*Énoncé de l'exercice*:
Recopiez intégralement l'extrait consacré à Jean de Saint-Prix.

*Extrait à lire*:
Une autre lueur, pour lui, était la paix. Il fallait « qu'elle vînt du cri des consciences indignées », qu'elle éclatât un jour comme éclate la guerre et qu'elle opposât à l'esprit belliqueux un Non farouche, inattendu, inébranlable. Dès le début de 1918, Jean de Saint-Prix devina que la paix ne serait pas cela. « Ceux qui disent : Assez, et qu'on écoute, ce sont ceux qui veulent sauver la vie nationale et sociale telle qu'elle est, ou la réformer sans la rénover vraiment, selon les directions désuètes qu'elle offre, toutes tracées. » Il fait ailleurs cette prédiction : « Le jour où la paix reviendra, elle ne sera pas notre œuvre, à nous. Un pacifisme officiel surgira juste à temps et revendiquera l'honneur de la tardive réconciliation des peuples. »
Et Jean de Saint-Prix retombe dans la nuit.
Son seul bonheur alors : ses amis, et leurs œuvres. Ce sont d'abord les œuvres qu'il découvre. Lit-il un livre qui le transporte d'enthousiasme, parce qu'il y rencontre l'expression de ses propres rêves et de ses passions, il écrit le jour même à l'auteur, au frère inconnu, et avec une si ardente franchise qu'il force les plus rares amitiés. Le frère inconnu devient rapidement un véri­table frère.

*Données fournies*:
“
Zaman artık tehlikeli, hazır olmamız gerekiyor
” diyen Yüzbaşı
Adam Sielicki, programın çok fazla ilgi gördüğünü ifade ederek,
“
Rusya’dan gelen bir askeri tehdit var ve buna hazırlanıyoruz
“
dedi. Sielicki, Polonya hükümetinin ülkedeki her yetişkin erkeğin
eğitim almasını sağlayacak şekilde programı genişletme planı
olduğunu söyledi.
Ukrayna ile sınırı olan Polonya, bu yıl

* * *

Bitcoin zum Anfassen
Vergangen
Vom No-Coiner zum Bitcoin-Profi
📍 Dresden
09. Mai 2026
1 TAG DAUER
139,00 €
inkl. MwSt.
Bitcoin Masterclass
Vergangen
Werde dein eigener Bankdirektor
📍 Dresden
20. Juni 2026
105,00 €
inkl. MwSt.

* * *

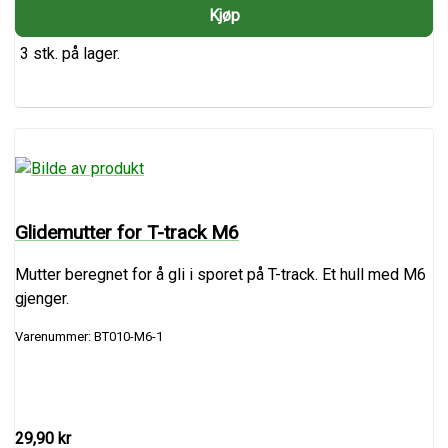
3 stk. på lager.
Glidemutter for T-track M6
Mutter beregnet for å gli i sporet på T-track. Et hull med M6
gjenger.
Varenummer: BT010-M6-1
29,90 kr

*Corrigé*:
Une autre lueur, pour lui, était la paix. Il fallait « qu'elle vînt du cri des consciences indignées », qu'elle éclatât un jour comme éclate la guerre et qu'elle opposât à l'esprit belliqueux un Non farouche, inattendu, inébranlable. Dès le début de 1918, Jean de Saint-Prix devina que la paix ne serait pas cela. « Ceux qui disent : Assez, et qu'on écoute, ce sont ceux qui veulent sauver la vie nationale et sociale telle qu'elle est, ou la réformer sans la rénover vraiment, selon les directions désuètes qu'elle offre, toutes tracées. » Il fait ailleurs cette prédiction : « Le jour où la paix reviendra, elle ne sera pas notre œuvre, à nous. Un pacifisme officiel surgira juste à temps et revendiquera l'honneur de la tardive réconciliation des peuples. »
Et Jean de Saint-Prix retombe dans la nuit.
Son seul bonheur alors : ses amis, et leurs œuvres. Ce sont d'abord les œuvres qu'il découvre. Lit-il un livre qui le transporte d'enthousiasme, parce qu'il y rencontre l'expression de ses propres rêves et de ses passions, il écrit le jour même à l'auteur, au frère inconnu, et avec une si ardente franchise qu'il force les plus rares amitiés. Le frère inconnu devient rapidement un véri­table frère.